The director of “The Red Sleeve” interpreted Deok-im's refusal to become a concubine, as a gungnyeo, trying everything she can to at least have the right to choose as she wishes to live within the boundaries of a royal palace. He also created a fictional group called Gwanghangung, a secret organization led by Head Court Lady Jo, which attempts to kill King Jeongjo. In the drama, Head Court Lady Jo often expresses how gungnyeo are the ones with real authority as they feed, clothe, bathe and even persuade kings and queens when there are important decisions to be made. There were rumors, according to historians, that gungnyeo were involved in the suspicious death of Crown Prince Hyojang, the first son of King Yeongjo (1719-28) who died at age 10 due to unknown reasons.

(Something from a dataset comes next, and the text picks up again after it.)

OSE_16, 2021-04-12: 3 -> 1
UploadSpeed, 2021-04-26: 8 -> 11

Historians insist, however, that since Joseon was a country in which the king managed state affairs through discussions and deliberation with his subjects, it’s impossible that the court ladies could intervene, especially in such a Confucianism society that adhered to strict gender hierarchy.

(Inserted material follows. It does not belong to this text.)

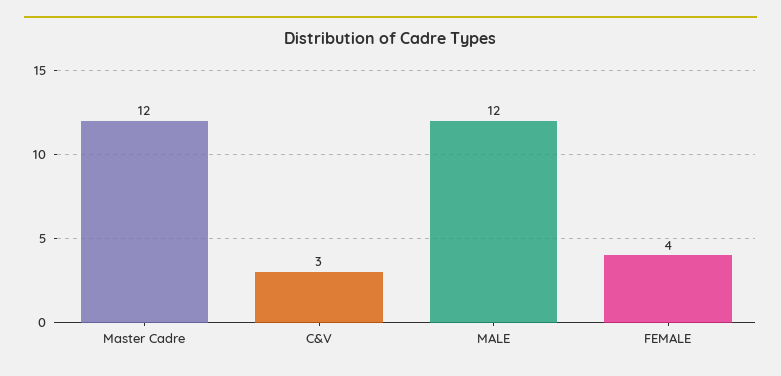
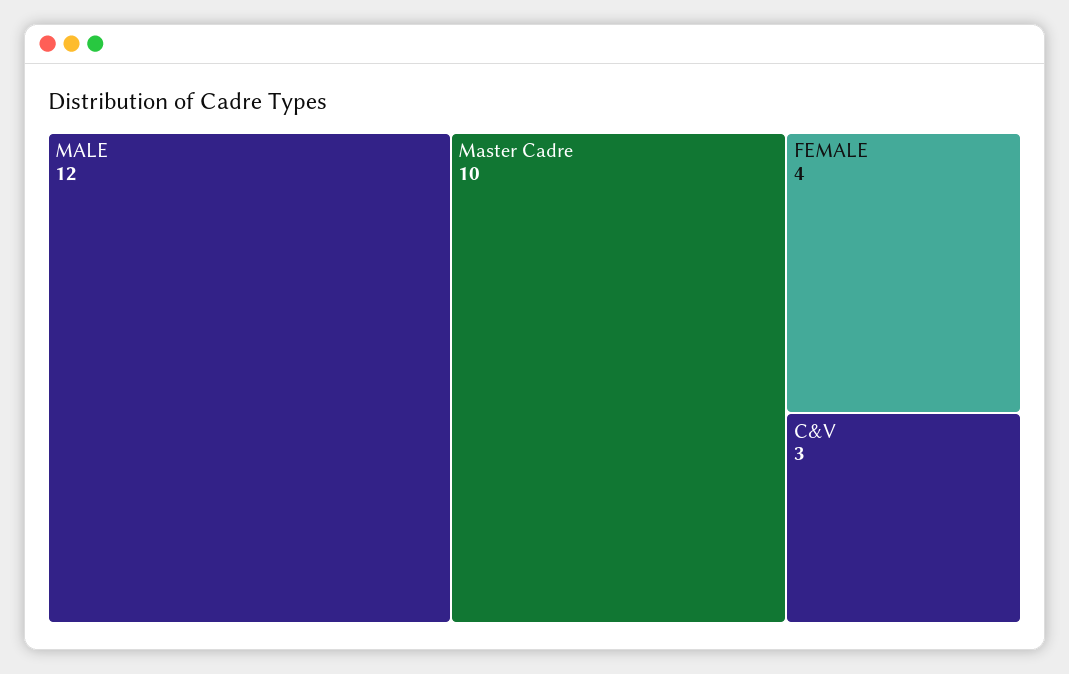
Master Cadre: 12 -> 10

In the drama, a gungnyeo named Kang Wol-hye appears. She is portrayed as a niece of Head Court Lady Jo and a trained assassin, who dies after a failed attempt to kill the king. The character is based on a real historical figure of the same name. In the “Annals of Joseon Dynasty,” it states that Wol-hye, who was a daughter of one of the members of the political faction that was against King Jeongjo, assisted with a plot to kill King Jeongjo in 1777. She was imprisoned and was kicked out of the palace and forced to become a slave.
Was Hong Deok-ro, King Jeongjo’s close ally, really a heartthrob?
As portrayed in the drama, the “Memoirs of Lady Hyegyeong” states that both King Yeongjo and Jeongjo favored Deok-ro, whose real name was Hong Guk-yeong. Lady Hyegyeong wrote that he was clever and charming and that many of the court ladies were infatuated with him. As a result, he was able to hear various information from the court ladies and relayed it to King Jeongjo.
What most viewers are confused about is whether or not all gungnyeo with red sleeves were king’s women.
The answer is yes and no. No, they were not all his concubines, but yes, they were forbidden from being involved in any other romantic relationships and had to dedicate their lives to serve in the palace. There are different ranks of gungnyeo and the red sleeves are given to junior gungnye who have not yet moved up to the upper-class sanggung who wear greenish-blue top.